Madam Muayanah's daughter, who is in Primary 1, was hospitalised for eight days with dengue fever two weeks ago, after she was bitten by a mosquito.
Madam Muayanah estimated that she has spent about $2,000 on her daughter's medical bills.
"After my daughter got dengue, I became scared. Every day, I apply repellent on her before she goes to school. I also spray the house three, four times day," said Madam Muayanah, who lives in the flat with her husband and two other children.
She said she does not even feel safe anymore without the smell of mosquito coil in her fourth storey flat.
Singapore's dengue epidemic is climbing, with weekly infection cases at a six-year high.
This is more than double the figures seen in the first three months of the last three years.
So far this year, about 3,000 people have been infected by the mosquito-borne disease, but there have been no deaths so far.
Last week, 308 people were diagnosed.
As of Tuesday, another 114 came down with the disease.
When The New Paper team walked into Block 267 in Tampines on Wednesday, there was a familiar smell of burning mosquito coils wafting through the corridors.
Mrs Betty Goh, a 76-year-old retiree who lives on the fifth storey, said: "In a way all of us are afraid, we try not to get exposed to gardens and trees.
"We even cut off the top of our plants to prevent mosquitoes from breeding there," she said, believing that mosquitoes like green spaces.

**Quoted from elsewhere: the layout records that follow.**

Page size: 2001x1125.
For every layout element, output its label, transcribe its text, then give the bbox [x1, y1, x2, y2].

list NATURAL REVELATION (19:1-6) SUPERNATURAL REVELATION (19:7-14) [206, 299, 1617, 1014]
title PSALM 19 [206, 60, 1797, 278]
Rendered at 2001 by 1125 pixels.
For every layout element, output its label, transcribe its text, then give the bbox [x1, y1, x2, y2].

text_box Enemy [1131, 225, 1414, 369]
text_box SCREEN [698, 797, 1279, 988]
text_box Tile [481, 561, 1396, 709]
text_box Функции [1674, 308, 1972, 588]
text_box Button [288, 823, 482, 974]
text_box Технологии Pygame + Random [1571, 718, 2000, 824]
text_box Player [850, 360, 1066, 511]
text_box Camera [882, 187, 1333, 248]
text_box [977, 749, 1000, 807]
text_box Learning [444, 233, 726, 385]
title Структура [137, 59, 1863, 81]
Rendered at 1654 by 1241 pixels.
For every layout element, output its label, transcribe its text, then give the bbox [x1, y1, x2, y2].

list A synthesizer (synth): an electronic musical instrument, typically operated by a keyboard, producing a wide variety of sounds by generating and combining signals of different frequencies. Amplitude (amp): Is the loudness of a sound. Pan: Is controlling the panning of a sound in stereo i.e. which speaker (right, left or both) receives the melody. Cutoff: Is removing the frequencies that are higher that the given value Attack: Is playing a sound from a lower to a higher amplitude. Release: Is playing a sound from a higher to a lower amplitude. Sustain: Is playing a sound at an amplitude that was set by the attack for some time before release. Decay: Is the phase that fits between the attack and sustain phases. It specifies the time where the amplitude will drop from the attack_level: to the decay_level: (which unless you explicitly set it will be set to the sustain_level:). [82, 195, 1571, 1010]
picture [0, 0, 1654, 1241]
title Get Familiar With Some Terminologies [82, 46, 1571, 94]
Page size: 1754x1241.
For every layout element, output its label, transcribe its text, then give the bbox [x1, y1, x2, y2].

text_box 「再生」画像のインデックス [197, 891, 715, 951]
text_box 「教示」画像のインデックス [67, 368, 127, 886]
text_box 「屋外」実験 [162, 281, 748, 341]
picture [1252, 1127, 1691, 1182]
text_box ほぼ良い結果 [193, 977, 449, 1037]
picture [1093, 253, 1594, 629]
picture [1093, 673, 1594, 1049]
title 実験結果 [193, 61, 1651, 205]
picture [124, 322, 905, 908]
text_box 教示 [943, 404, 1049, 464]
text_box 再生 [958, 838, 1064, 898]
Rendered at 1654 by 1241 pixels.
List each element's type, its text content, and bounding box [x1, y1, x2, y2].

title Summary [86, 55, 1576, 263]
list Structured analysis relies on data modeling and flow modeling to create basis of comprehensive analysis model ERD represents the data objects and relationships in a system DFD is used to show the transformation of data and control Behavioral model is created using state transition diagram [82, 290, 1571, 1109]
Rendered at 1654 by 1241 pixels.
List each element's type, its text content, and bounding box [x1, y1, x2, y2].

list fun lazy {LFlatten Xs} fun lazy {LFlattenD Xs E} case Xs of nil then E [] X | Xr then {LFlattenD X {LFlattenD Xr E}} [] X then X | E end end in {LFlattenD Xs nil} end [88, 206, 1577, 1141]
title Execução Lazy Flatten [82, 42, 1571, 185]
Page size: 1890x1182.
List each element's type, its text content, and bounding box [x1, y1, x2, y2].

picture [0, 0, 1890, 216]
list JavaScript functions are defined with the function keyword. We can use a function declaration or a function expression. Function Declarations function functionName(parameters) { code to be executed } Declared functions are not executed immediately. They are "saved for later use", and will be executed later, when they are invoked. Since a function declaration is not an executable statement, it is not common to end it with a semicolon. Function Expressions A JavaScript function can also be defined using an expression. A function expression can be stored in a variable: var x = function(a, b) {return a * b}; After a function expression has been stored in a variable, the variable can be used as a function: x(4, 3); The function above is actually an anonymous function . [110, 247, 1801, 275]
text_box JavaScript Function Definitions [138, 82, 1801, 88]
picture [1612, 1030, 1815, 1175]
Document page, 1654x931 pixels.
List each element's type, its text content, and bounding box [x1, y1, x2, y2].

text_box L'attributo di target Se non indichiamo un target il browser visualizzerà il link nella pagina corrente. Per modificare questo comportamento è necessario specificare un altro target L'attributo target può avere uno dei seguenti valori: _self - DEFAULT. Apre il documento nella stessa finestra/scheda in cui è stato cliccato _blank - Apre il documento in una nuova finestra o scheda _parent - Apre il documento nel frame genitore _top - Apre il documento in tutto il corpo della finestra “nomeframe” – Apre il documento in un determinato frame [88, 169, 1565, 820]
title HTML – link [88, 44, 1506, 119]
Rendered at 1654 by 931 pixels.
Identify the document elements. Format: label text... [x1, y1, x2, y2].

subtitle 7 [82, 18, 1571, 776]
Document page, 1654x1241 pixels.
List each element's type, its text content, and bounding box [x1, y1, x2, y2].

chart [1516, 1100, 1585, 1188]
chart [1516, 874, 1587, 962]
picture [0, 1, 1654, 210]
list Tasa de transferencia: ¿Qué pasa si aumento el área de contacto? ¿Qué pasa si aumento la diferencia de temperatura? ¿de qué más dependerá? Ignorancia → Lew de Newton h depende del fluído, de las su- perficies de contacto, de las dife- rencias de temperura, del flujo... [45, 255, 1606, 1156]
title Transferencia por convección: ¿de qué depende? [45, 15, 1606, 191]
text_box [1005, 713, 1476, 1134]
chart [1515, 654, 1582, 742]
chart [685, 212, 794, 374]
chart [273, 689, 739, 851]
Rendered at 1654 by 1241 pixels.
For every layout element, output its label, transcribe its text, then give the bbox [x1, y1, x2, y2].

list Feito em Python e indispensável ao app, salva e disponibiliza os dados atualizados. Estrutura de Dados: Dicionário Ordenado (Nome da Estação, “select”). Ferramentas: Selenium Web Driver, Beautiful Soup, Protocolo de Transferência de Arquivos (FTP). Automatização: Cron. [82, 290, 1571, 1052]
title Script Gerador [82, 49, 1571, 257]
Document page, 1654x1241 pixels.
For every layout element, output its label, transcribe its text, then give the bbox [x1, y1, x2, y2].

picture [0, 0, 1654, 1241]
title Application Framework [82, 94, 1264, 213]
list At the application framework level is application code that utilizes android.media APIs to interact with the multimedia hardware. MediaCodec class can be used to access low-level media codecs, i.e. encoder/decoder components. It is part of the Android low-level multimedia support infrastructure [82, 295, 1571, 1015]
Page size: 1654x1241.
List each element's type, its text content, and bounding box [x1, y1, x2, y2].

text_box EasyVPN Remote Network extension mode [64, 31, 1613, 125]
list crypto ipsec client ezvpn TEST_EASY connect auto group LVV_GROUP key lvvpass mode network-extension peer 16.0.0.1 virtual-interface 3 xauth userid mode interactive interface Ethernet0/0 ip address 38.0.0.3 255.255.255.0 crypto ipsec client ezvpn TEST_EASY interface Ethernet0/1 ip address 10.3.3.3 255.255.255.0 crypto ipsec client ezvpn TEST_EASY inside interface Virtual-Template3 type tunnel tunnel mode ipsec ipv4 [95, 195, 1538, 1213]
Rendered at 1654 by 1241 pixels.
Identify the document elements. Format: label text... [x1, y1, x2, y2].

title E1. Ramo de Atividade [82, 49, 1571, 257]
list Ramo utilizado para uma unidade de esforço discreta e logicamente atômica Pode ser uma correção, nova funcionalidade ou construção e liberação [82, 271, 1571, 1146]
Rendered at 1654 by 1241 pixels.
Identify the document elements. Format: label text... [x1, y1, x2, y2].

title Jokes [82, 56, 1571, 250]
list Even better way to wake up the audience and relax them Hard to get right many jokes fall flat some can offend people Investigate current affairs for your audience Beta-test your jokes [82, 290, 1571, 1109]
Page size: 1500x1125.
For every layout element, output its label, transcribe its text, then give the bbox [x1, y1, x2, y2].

A man, who only gave his name only as Mr P. S. Lim echoed the residents' fears.
"Of course we are worried, the number (of dengue cases) are always on the rise," said the 57-yearold, who works in the food and beverage industry.
"We are particularly worried about the elderly and kids. They are a vulnerable group," said Mr Lim.
The National Environment Agency (NEA) had sent about 50 officers over the past six weeks to carry out daily search and destroy rounds within the cluster.
A spokesman for the NEA said checks were extended to another 20 blocks outside the two biggest clusters, creating a wider buffer to prevent further spread.
Other Inter-Agency Dengue Task Force members, such as the national water agency PUB and Tampines Town Council are flushing out roadside drains and stepping up the removal of discarded receptacles that may collect water.
According to NEA, there were 122 cases of dengue in seven clusters as of last Friday, the biggest of which - with 71 cases - was in the area bordered by Tampines Street 12, Street 21 and Street 22.
The second-biggest cluster, with 34 cases, was bordered by Tampines Streets 71, 82, 83 and 84. There were also five smaller clusters with fewer than five cases each in the Tampines housing neighbourhood with a total of 17 cases between them.
NEA spokesman said a total of 91 breeding areas were detected across all seven clusters, of which 70 were residential homes.
Those responsible for breeding mosquitoes were issued fines.